Aim of the task
Return all of the data that follows precisely, leaving every image out.

+===+

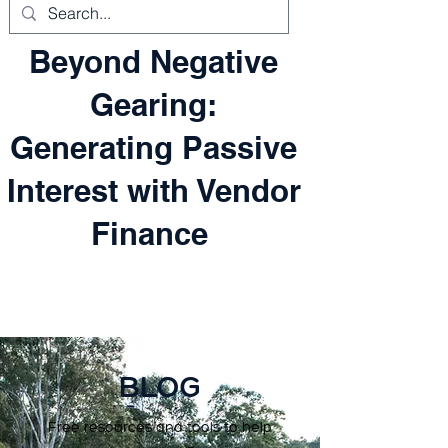
Beyond Negative
Gearing:
Generating Passive
Interest with Vendor
Finance
BLOG
Free resources and tools to help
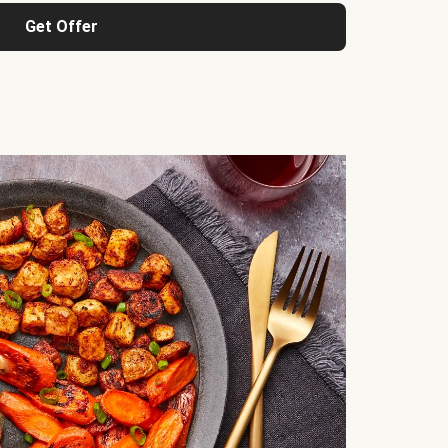
Get Offer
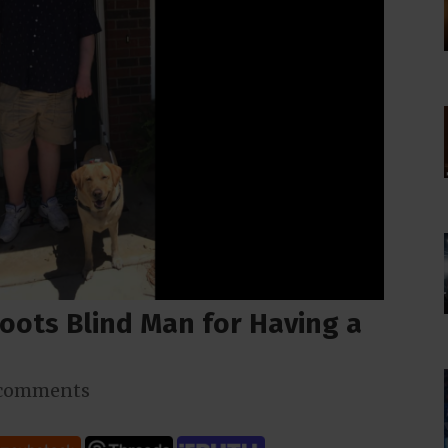
oots Blind Man for Having a
 comments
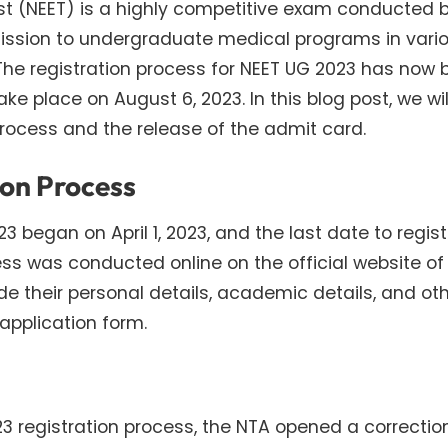
est (NEET) is a highly competitive exam conducted 
ission to undergraduate medical programs in vari
 The registration process for NEET UG 2023 has now
e place on August 6, 2023. In this blog post, we wil
process and the release of the admit card.
ion Process
3 began on April 1, 2023, and the last date to regist
ess was conducted online on the official website of
e their personal details, academic details, and ot
 application form.
23 registration process, the NTA opened a correctio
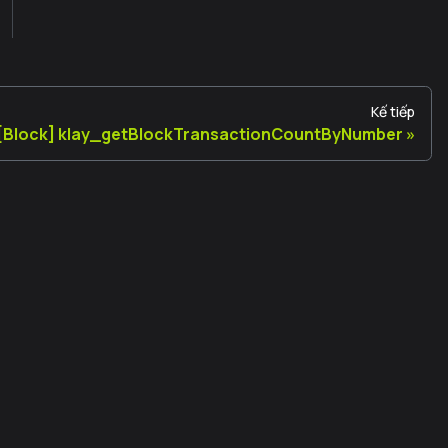
Kế tiếp
[Block] klay_getBlockTransactionCountByNumber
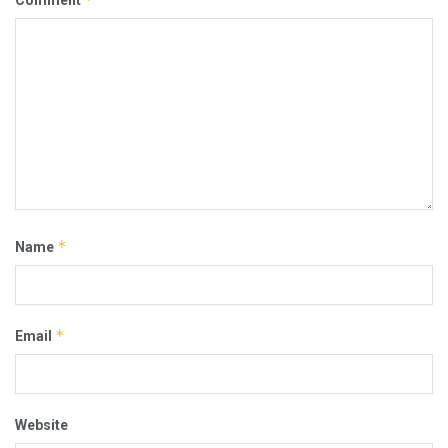
*
Name
*
Email
Website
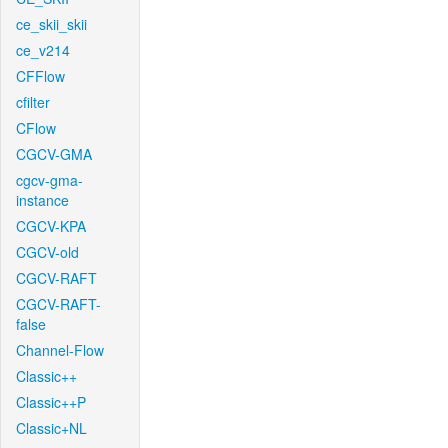
ce_skii_skii
ce_v214
CFFlow
cfilter
CFlow
CGCV-GMA
cgcv-gma-
instance
CGCV-KPA
CGCV-old
CGCV-RAFT
CGCV-RAFT-
false
Channel-Flow
Classic++
Classic++P
Classic+NL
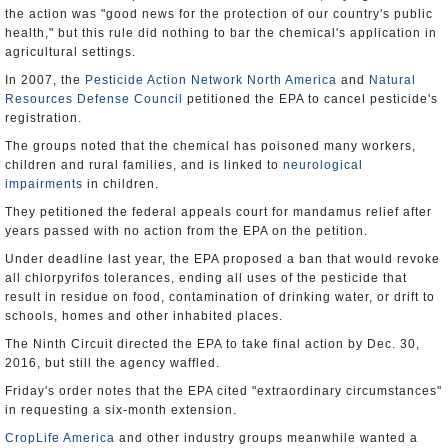
the action was "good news for the protection of our country's public
health," but this rule did nothing to bar the chemical's application in
agricultural settings.
In 2007, the
Pesticide Action Network North America
and
Natural
Resources Defense Council
petitioned the EPA to cancel pesticide's
registration.
The groups noted that the chemical has poisoned many workers,
children and rural families, and is linked to
neurological
impairments
in children.
They petitioned the federal appeals court for mandamus relief after
years passed with no action from the EPA on the petition.
Under deadline last year, the EPA proposed a ban that would revoke
all chlorpyrifos tolerances, ending all uses of the pesticide that
result in residue on food, contamination of drinking water, or drift to
schools, homes and other inhabited places.
The Ninth Circuit directed the EPA to take final action by Dec. 30,
2016, but still the agency waffled.
Friday's order notes that the EPA cited "extraordinary circumstances"
in requesting a six-month extension.
CropLife America
and other industry groups meanwhile wanted a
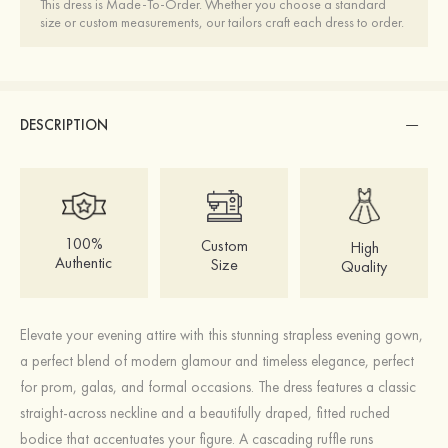
This dress is Made-To-Order. Whether you choose a standard
size or custom measurements, our tailors craft each dress to order.
DESCRIPTION
100%
Custom
High
Authentic
Size
Quality
Elevate your evening attire with this stunning strapless evening gown,
a perfect blend of modern glamour and timeless elegance, perfect
for prom, galas, and formal occasions. The dress features a classic
straight-across neckline and a beautifully draped, fitted ruched
bodice that accentuates your figure. A cascading ruffle runs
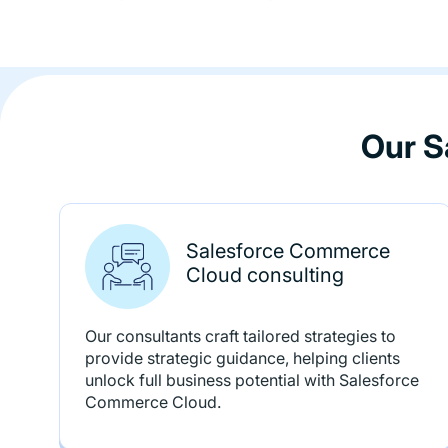
Our S
Salesforce Commerce
Cloud consulting
Our consultants craft tailored strategies to
provide strategic guidance, helping clients
unlock full business potential with Salesforce
Commerce Cloud.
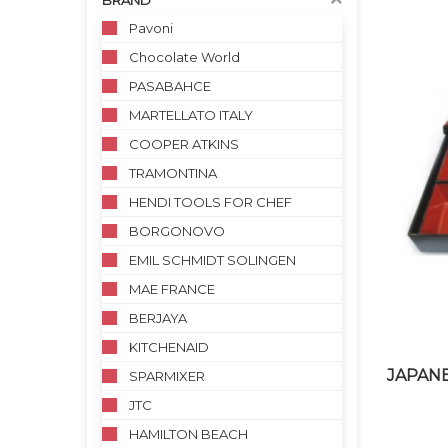
BRAND
Pavoni
Chocolate World
PASABAHCE
MARTELLATO ITALY
COOPER ATKINS
TRAMONTINA
HENDI TOOLS FOR CHEF
BORGONOVO
EMIL SCHMIDT SOLINGEN
MAE FRANCE
BERJAYA
KITCHENAID
JAPANE
SPARMIXER
JTC
HAMILTON BEACH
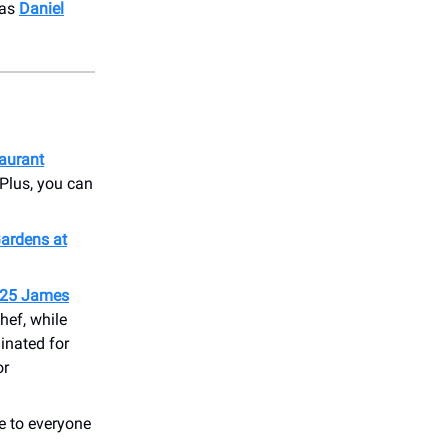
 as
Daniel
taurant
 Plus, you can
Gardens at
025 James
hef, while
inated for
or
e to everyone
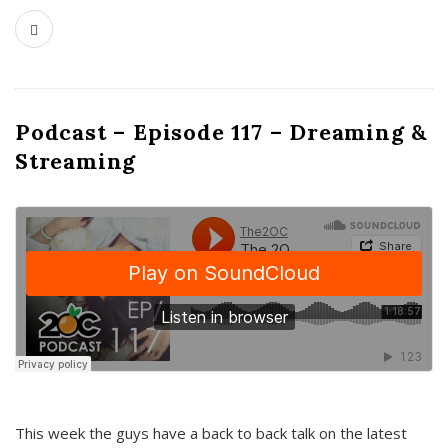
Podcast – Episode 117 – Dreaming &
Streaming
This week the guys have a back to back talk on the latest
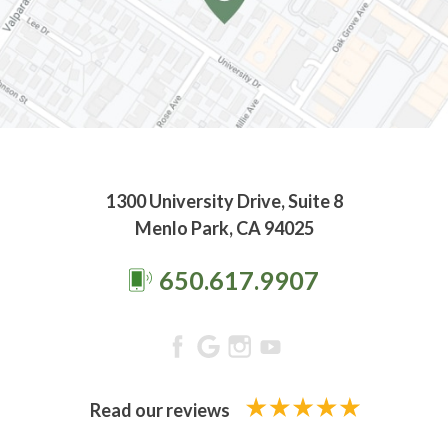
1300 University Drive, Suite 8
Menlo Park, CA 94025
650.617.9907
Read our reviews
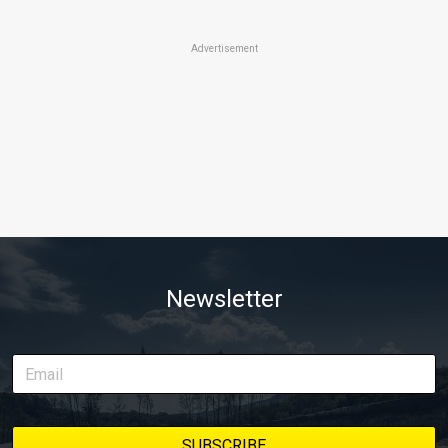
Advertisement
Newsletter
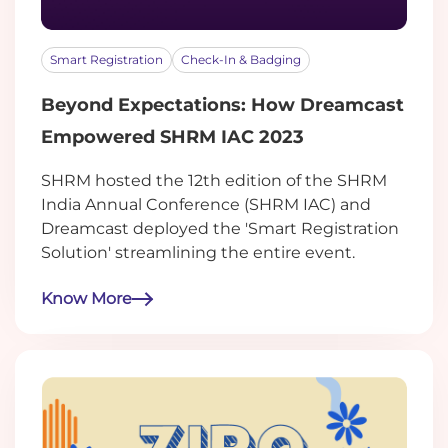
Smart Registration
Check-In & Badging
Beyond Expectations: How Dreamcast
Empowered SHRM IAC 2023
SHRM hosted the 12th edition of the SHRM
India Annual Conference (SHRM IAC) and
Dreamcast deployed the 'Smart Registration
Solution' streamlining the entire event.
Know More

+===+

Task response
Beyond Negative
Gearing:
Generating Passive
Interest with Vendor
Finance
BLOG
Free resources and tools to help
Get Offer
oots Blind Man for Having a
 comments
est (NEET) is a highly competitive exam conducted 
ission to undergraduate medical programs in vari
 The registration process for NEET UG 2023 has now
e place on August 6, 2023. In this blog post, we wil
process and the release of the admit card.
ion Process
3 began on April 1, 2023, and the last date to regist
ess was conducted online on the official website of
e their personal details, academic details, and ot
 application form.
23 registration process, the NTA opened a correctio
Kế tiếp
[Block] klay_getBlockTransactionCountByNumber
*
Name
*
Email
Website
ce_skii_skii
ce_v214
CFFlow
cfilter
CFlow
CGCV-GMA
cgcv-gma-
instance
CGCV-KPA
CGCV-old
CGCV-RAFT
CGCV-RAFT-
false
Channel-Flow
Classic++
Classic++P
Classic+NL
the action was "good news for the protection of our country's public
health," but this rule did nothing to bar the chemical's application in
agricultural settings.
In 2007, the
Pesticide Action Network North America
and
Natural
Resources Defense Council
petitioned the EPA to cancel pesticide's
registration.
The groups noted that the chemical has poisoned many workers,
children and rural families, and is linked to
neurological
impairments
in children.
They petitioned the federal appeals court for mandamus relief after
years passed with no action from the EPA on the petition.
Under deadline last year, the EPA proposed a ban that would revoke
all chlorpyrifos tolerances, ending all uses of the pesticide that
result in residue on food, contamination of drinking water, or drift to
schools, homes and other inhabited places.
The Ninth Circuit directed the EPA to take final action by Dec. 30,
2016, but still the agency waffled.
Friday's order notes that the EPA cited "extraordinary circumstances"
in requesting a six-month extension.
CropLife America
and other industry groups meanwhile wanted a
This dress is Made-To-Order. Whether you choose a standard
size or custom measurements, our tailors craft each dress to order.
DESCRIPTION
100%
Custom
High
Authentic
Size
Quality
Elevate your evening attire with this stunning strapless evening gown,
a perfect blend of modern glamour and timeless elegance, perfect
for prom, galas, and formal occasions. The dress features a classic
straight-across neckline and a beautifully draped, fitted ruched
bodice that accentuates your figure. A cascading ruffle runs
Our S
Salesforce Commerce
Cloud consulting
Our consultants craft tailored strategies to
provide strategic guidance, helping clients
unlock full business potential with Salesforce
Commerce Cloud.
BRAND
Pavoni
Chocolate World
PASABAHCE
MARTELLATO ITALY
COOPER ATKINS
TRAMONTINA
HENDI TOOLS FOR CHEF
BORGONOVO
EMIL SCHMIDT SOLINGEN
MAE FRANCE
BERJAYA
KITCHENAID
JAPANE
SPARMIXER
JTC
HAMILTON BEACH
 as
Daniel
taurant
 Plus, you can
Gardens at
025 James
hef, while
inated for
or
e to everyone
Podcast – Episode 117 – Dreaming &
Streaming
This week the guys have a back to back talk on the latest
1300 University Drive, Suite 8
Menlo Park, CA 94025
650.617.9907
Read our reviews
Advertisement
Newsletter
Smart Registration
Check-In & Badging
Beyond Expectations: How Dreamcast
Empowered SHRM IAC 2023
SHRM hosted the 12th edition of the SHRM
India Annual Conference (SHRM IAC) and
Dreamcast deployed the 'Smart Registration
Solution' streamlining the entire event.
Know More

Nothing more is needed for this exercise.